Angels beat Yankees in 10 innings after Shohei Ohtani’s game-tying homer in 7th – Daily News

ANAHEIM — Shohei Ohtani launched, watched and flipped.

The Angels superstar blasted a game-tying two-run home run in the seventh inning of a 4-3, 10-inning victory over the New York Yankees on Monday night.

Michael Stefanic pulled a single into left field to drive in the winning run in the bottom of the 10th, after left-hander Aaron Loup stranded the Yankees’ automatic runner with two strikeouts in the top of the inning.

The lasting image from the game, though, will be Ohtani’s homer, his 20th in the past 34 games. He leads the majors with 35 home runs.

It was not Ohtani’s most majestic homer – measuring a mere 403 feet – but it clearly ranked among his most enjoyable, based on his reaction. He stood at the plate for an extra moment and then tossed his bat high in the air, toward the Yankees’ dugout.

“Most emotion I’ve seen on the field from him,” Manager Phil Nevin said. “It was awesome. Just an incredible deal there.”

Nevin said the impact on the Angels is “massive,” when Ohtani hits a homer, in terms of what it does for the ballpark and among his teammates. Although the narrative as the Angels have struggled lately has been about how the team ought to consider trading Ohtani because there is no chance of bringing the impending free agent back to a team that has not had a winning season since he’s been here, Nevin said moments like that one demonstrate how Ohtani hasn’t given up on the Angels.

“He wants to win in the worst way,” Nevin said. “This has been frustrating for him the last two weeks, as it is for everybody, but you can see it in him. He wants to win. He wants to win here.”

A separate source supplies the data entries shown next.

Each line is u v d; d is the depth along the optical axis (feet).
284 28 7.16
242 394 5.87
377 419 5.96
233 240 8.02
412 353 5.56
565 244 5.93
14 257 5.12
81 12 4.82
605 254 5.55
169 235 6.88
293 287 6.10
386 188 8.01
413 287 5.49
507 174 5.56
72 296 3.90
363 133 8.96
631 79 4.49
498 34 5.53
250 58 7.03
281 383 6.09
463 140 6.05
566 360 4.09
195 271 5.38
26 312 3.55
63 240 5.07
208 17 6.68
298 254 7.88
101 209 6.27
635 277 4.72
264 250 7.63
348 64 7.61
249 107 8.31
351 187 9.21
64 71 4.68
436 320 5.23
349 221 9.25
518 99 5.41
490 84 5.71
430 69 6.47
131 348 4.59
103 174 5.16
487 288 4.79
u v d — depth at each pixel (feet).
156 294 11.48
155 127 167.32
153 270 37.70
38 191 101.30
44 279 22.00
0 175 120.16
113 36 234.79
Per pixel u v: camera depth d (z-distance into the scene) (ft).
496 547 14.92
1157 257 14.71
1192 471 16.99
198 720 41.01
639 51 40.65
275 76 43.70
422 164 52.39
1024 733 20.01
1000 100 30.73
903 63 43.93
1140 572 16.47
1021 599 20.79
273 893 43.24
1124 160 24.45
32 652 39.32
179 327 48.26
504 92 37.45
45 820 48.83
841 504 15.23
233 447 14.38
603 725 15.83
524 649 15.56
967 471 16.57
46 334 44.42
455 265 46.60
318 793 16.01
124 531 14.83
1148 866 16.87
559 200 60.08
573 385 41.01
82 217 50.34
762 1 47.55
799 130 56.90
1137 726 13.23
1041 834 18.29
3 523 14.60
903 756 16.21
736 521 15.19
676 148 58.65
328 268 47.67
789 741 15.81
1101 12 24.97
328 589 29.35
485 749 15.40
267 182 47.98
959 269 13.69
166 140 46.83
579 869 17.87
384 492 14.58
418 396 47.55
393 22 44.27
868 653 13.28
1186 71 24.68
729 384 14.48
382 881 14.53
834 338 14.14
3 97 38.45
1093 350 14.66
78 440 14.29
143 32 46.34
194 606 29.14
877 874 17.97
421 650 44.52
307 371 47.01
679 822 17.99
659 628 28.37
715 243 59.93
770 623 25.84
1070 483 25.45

Ohtani’s homer was the iconic moment from a victory the Angels badly needed to wash away the frustration from their blown four-run lead on Sunday. That loss drained their bullpen, setting the stage for Griffin Canning to deliver a heroic performance on Monday.

Canning threw 120 pitches, the most in the major leagues this season and the most for any Angels pitcher since 2015. It surpassed his previous career high by eight pitches.

“We prepare our bodies to do this week in and week out,” Canning said. “So I don’t think (the pitch count) is that big a deal.”

Nevin said he wasn’t concerned about the number, because it wasn’t that many more pitches than Canning had thrown when he reached 112 last month in Colorado. He was nonetheless impressed that he maintained his stuff that long, for that many outs.

“Understanding what we needed today, what has happened to us in the last few days, what our starting pitching has been the last two weeks, that’s as big a start as I think we’ve had this year,” Nevin said.

The Angels have been desperate for quality pitching, having posted a 7.88 ERA during the 2-11 stretch that preceded Monday’s game.

Canning was sharp throughout the night, finishing with a career-high 12 strikeouts, but the Yankees still ran up his pitch count. He was at 101 pitches after the fifth, but Nevin still sent him to the mound in the sixth, the first time all season he had sent a pitcher to the mound after they had already thrown 100 pitches.

Canning struck out Gleyber Torres and Anthony Rizzo, but he could not get the third out. He gave up singles to Harrison Bader and Anthony Volpe. Canning signaled to the dugout after each hit that he wasn’t ready to come out of the game.

Nevin nonetheless went to the mound after the Volpe hit, but not to pull Canning.

“My intention was not to take him out of the game because I knew what he was going to tell me,” Nevin said. “I just wanted to hear it, and I wanted to give him a little bit of a breather. I told him to empty the tank. Maybe that wasn’t the right thing because I think he overthrew some pitches, but his velocity was still good.”

Canning walked Isiah Kiner-Falefa, loading the bases, and then Nevin finally pulled him in favor of Jimmy Herget. Herget got ahead of him, 0-and-2, and then he hung a changeup over the middle and Oswaldo Cabrera drilled it into left-center. The ball hopped over the fence for a ground-rule double, driving in two runs.

The Angels got one run back on a Matt Thaiss homer in the sixth, and then the Yankees added another against Gerardo Reyes in the seventh, setting the stage for Ohtani’s game-tying blast.

They still had work to do to pick up the victory, though.

Left-hander Matt Moore got into and out of a jam in the ninth, getting a double play to keep the game tied. In the 10th, Loup pitched an inning that Nevin said was “the best I’ve seen him.”

In the bottom of the inning, the Angels’ automatic runner was still standing at second after two outs, when Stefanic came to the plate as a pinch hitter. He got the pitch he was looking for – a changeup – from Yankees left-hander Nick Ramirez, and he yanked it into left field as Chad Wallach sprinted home with the winner.

“Obviously just a really good team win,” Canning said. “Everyone’s sticking together, sticking with the process and luckily we came out on top.”